Tips from a master cider maker | Cooking your garden produce | Gardening Australia

Homebrew Cider
Millie visits the “apple core” of Victoria and learns how anyone can make cider at home, from master cider maker Michael Henry. According to Michael, their operation is just “homebrew on a larger scale… It’s no harder than making wine or tomato passata at home”.

4:19 Making Cider at Home

2.5kgs of apples will yield about 1litre of cider (bruised fruit is fine, rotten fruit should be discarded).

Harvest and quarter apples, discarding rotten fruit (bruised fruit is fine)

Crush apple quarters to a pulp – use food processor, or a bucket and “basher” (large mortar/pestle)

Press pulp to extract juice, collecting in a large sterilised bucket.

5:58 Cover bucket securely and leave 24 hours in cool location, then add brewer’s yeast (and potentially dextrose/brewers’ sugar if required).

Recover bucket and allow to ferment for a couple of weeks, checking regularly

Siphon off into sterilised ‘demijohn’ bottles, leaving any yeast residue or fruit pulp and allow to sit for another week

Transfer into smaller sterilised “serving” bottles for further storage or consume!

Michael’s tips for Growing Cider Apples

Pruning is important.
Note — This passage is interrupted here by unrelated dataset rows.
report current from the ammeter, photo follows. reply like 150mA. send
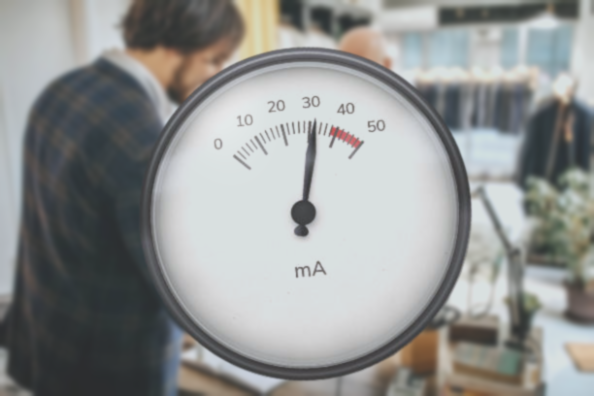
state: 32mA
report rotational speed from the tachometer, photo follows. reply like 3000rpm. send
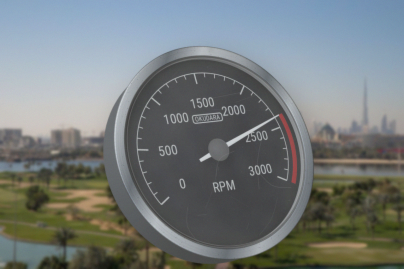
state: 2400rpm
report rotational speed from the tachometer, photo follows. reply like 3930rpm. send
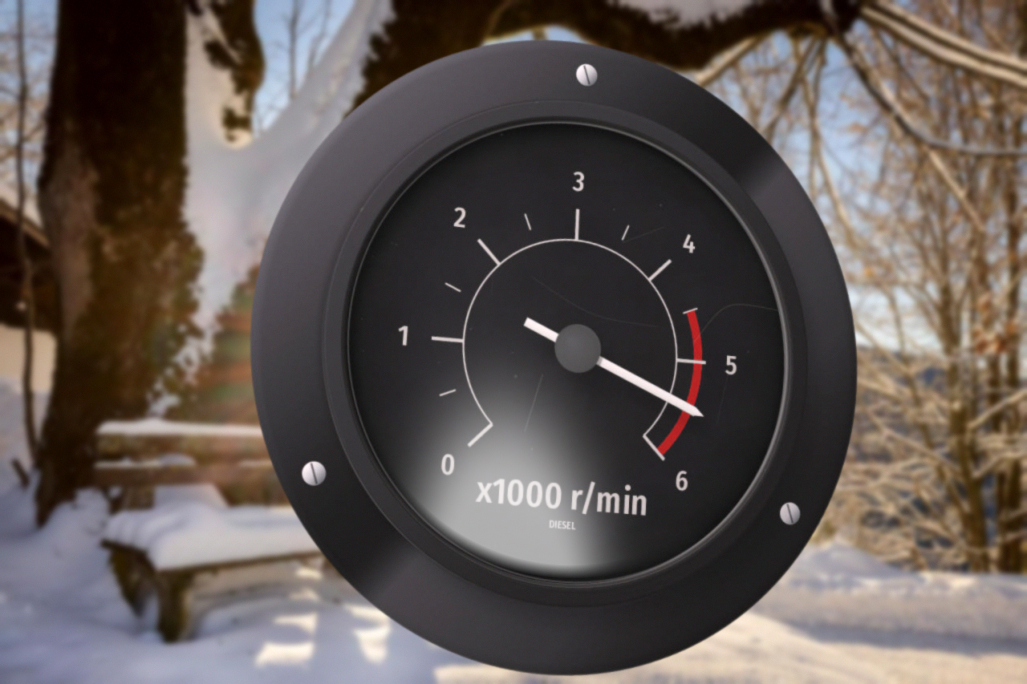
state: 5500rpm
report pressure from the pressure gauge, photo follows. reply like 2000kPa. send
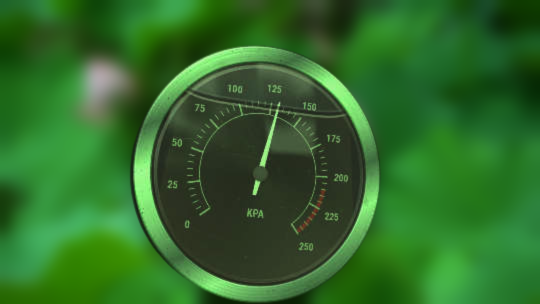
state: 130kPa
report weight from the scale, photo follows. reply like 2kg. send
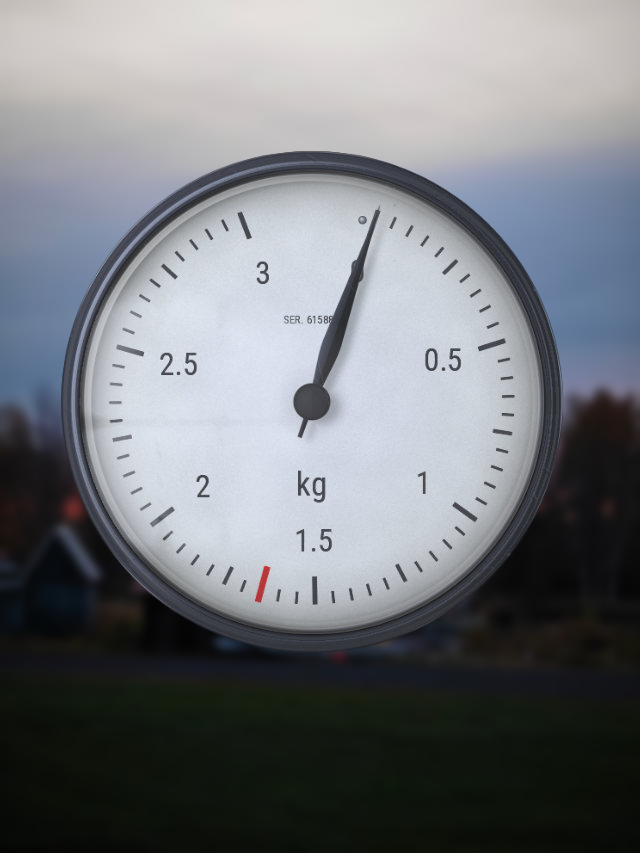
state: 0kg
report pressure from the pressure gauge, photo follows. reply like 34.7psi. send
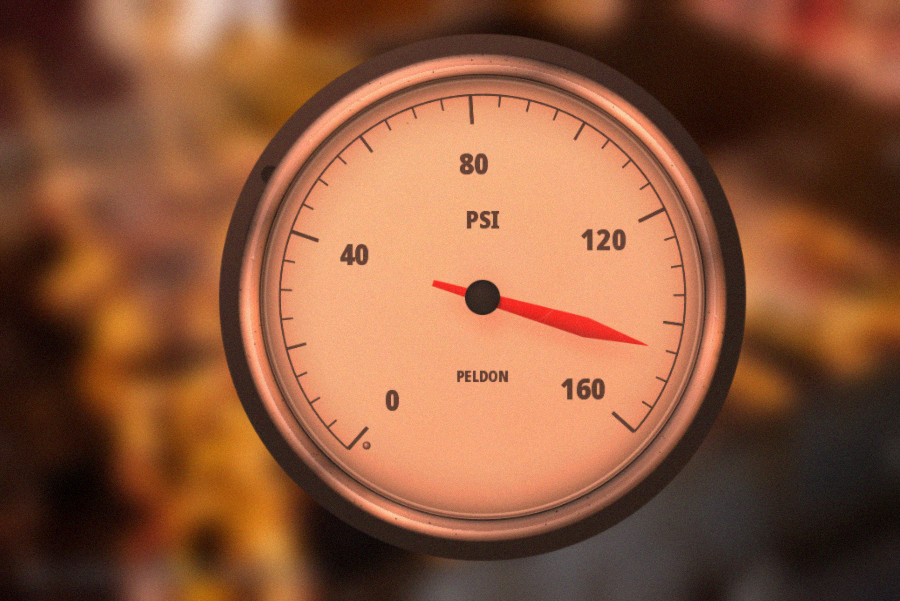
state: 145psi
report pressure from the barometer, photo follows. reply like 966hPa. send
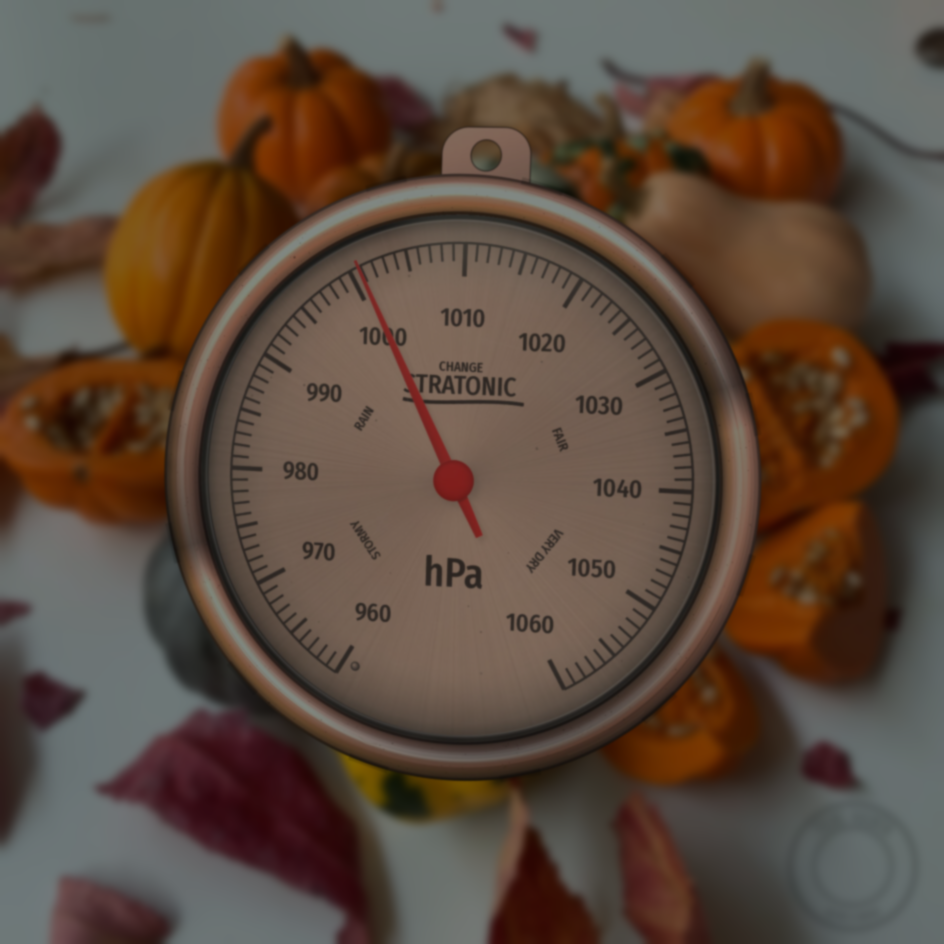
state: 1001hPa
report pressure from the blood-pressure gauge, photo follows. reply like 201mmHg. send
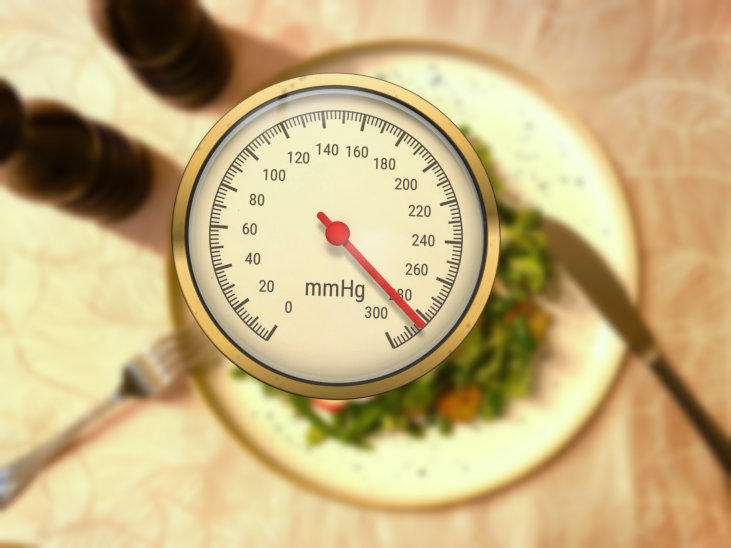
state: 284mmHg
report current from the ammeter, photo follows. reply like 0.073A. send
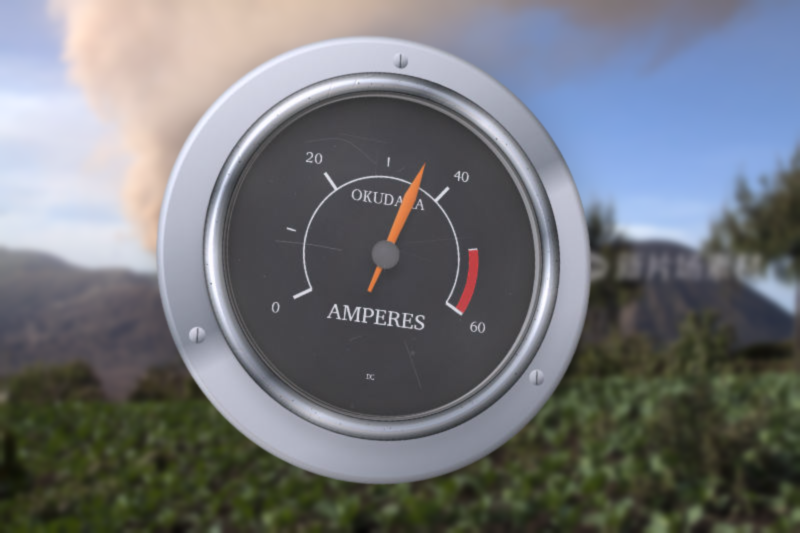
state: 35A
Think about structure, light penetration and the balance of foliage to blossom/fruit production. Apples fruit on 2/3-year-old wood, so it’s an art.

Net or bag your fruit to prevent predation. The orchard lost around one fifth of their Pink Lady apples last week as they were not netted, and were literally stripped of all apples overnight by roos, although parrots and cockatoos are a menace as well. His tip for home gardeners is to net fruiting trees or bag fruit as it ripens – “birds in the burbs can be just as bad as they are out here” Michael said

Know your climate. Apples like cold winters, and many will even tolerate snow, but avoid planting where they may be impacted by spring frosts.
Know your position. They love full sun, but can tolerate part shade. Protect from strong winds and make sure you have compatible varieties to cross-pollinate.
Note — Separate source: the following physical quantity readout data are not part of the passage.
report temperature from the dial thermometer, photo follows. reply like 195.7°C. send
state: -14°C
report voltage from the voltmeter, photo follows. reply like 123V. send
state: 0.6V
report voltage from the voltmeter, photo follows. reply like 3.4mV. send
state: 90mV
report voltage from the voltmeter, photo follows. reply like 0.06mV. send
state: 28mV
Feed them up. When trees start to crop, fertilize in early spring, summer and autumn.

Background on Henry’s

Harcourt, in the Central Highlands of Victoria, has long been the “apple core” of Victoria, the fertile sandy granitic soils and cooler climate of the region playing host to apple orchards since the 1850’s. While there are a few less farms nowadays than there was, the hundreds of hectares of apple orchards still operating blanket the landscape like a patchwork quilt, and supply around 40 percent of Victoria’s eating apples, including Granny Smith, Royal Gala, Fuji and Sundowner.
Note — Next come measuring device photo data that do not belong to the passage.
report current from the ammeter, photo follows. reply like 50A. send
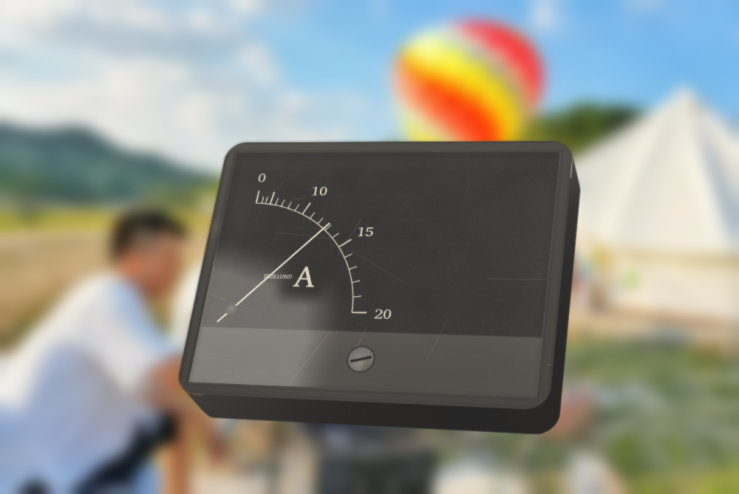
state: 13A
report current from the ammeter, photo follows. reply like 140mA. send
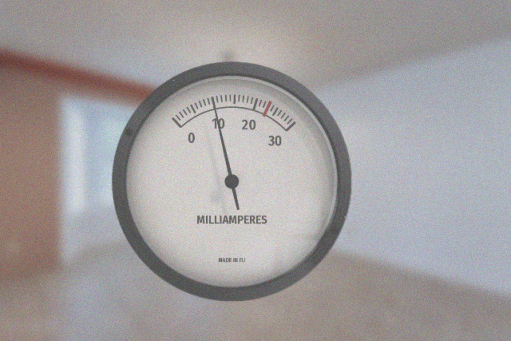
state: 10mA
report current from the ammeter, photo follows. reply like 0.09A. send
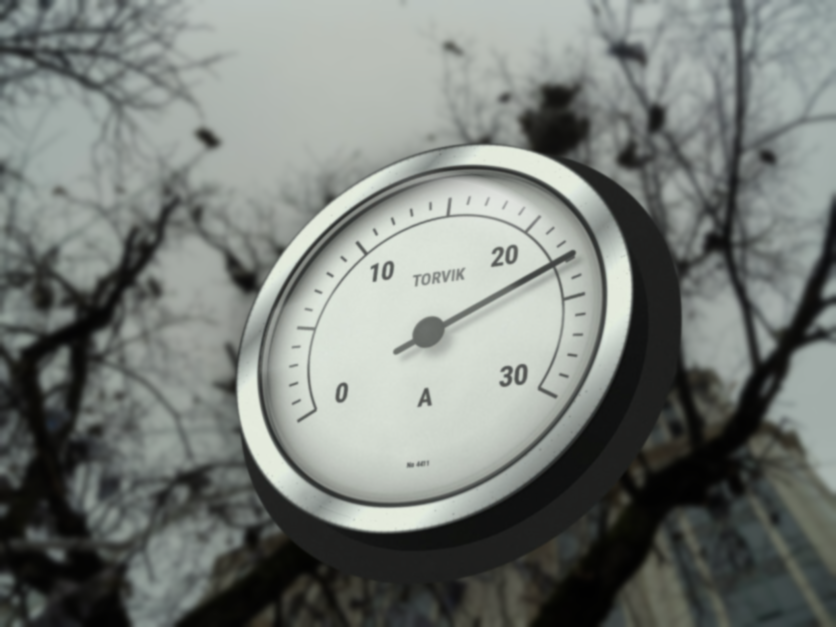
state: 23A
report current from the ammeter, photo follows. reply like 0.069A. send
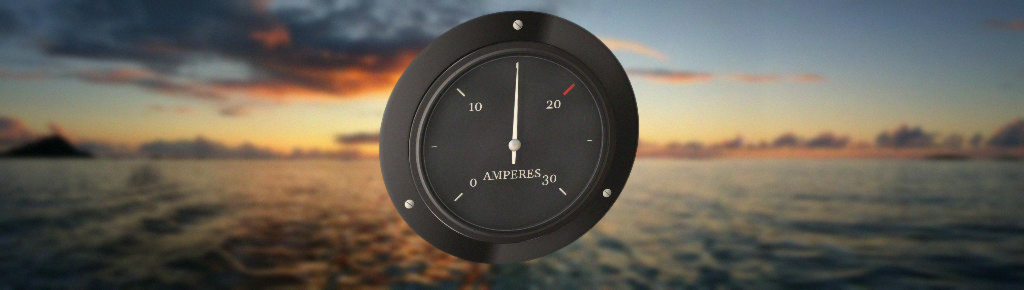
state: 15A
Henry’s of Harcourt was one of the first cider makers to emerge from the Harcourt Valley and reignite the cider making industry in Australia some twenty years ago. Boasting 4500 trees, the orchard holds 43 different traditional cider apple varieties, and two well-known eating varieties of apples (Pink Lady and Golden Delicious) which are also used to make cider. In addition, they also grow 7 traditional pear varieties used to make pear cider, known as Perry. Many of the apple trees at this site are 50 – 60 years old, with some of the pear trees (which still crop well) closer to 80 – 90 years of age. They can easily remain productive for 100+ years.

Michael explains what makes a good cider apple, both in the orchard and at home – “for an easy-drinking cider, you want an apple with a tart, acidic bite to it, like the Pink Lady. If you prefer a sour cider, the Granny Smith is perfect – it has a flavour like a sour apple lolly, and makes a dry, puckering, but surprisingly refreshing cider. The Jonathon apple is great too, high sugar and high acid – it produces a sharp, sweet cider”.